Explanation:
The instantaneous axis of rotation passing through the center of mass (CM) corresponds to the angular velocity vector of the disc's rotation about its own center of mass $(\mathbf{\omega }_{CM})$. This vector is always perpendicular (normal) to the plane of the disc.
In case (a), the disc is in the vertical x-z plane. Therefore, the angular velocity vector $\mathbf{\omega }_{CM}$ must be normal to this plane, meaning it points along the y-axis (horizontal).
In case (b), the disc's plane makes an angle of 45° with the x-y plane. The angular velocity vector $\mathbf{\omega }_{CM}$ is normal to this plane.
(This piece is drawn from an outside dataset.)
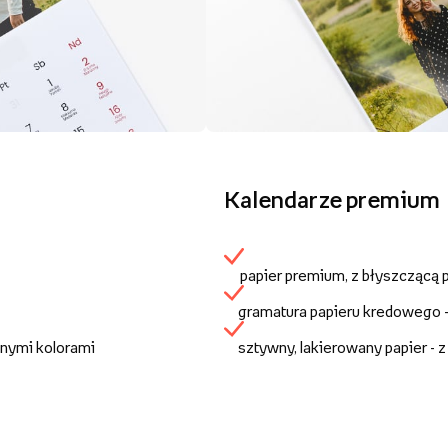
Kalendarze premium
papier premium, z błyszczącą
gramatura papieru kredowego 
anymi kolorami
sztywny, lakierowany papier -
This vector is at 45° to the x-z plane and normal to the plane of the disc.
The total angular velocity of the disc is the vector sum of its rotation about the z-axis $(\mathbf{\omega })$ and its rotation about the CM $(\mathbf{\omega }_{CM})$, i.e., $\mathbf{\Omega }=\mathbf{\omega }+\mathbf{\omega }_{CM}$. The instantaneous axis of rotation passes through the center of mass and is aligned with $\mathbf{\omega }_{CM}$. The description in option (d) correctly identifies the orientation of this axis in both cases.
Answer: (d) It is vertical for case (a); and is 45° to the x-z plane and is normal to the plane of the disc for case (b).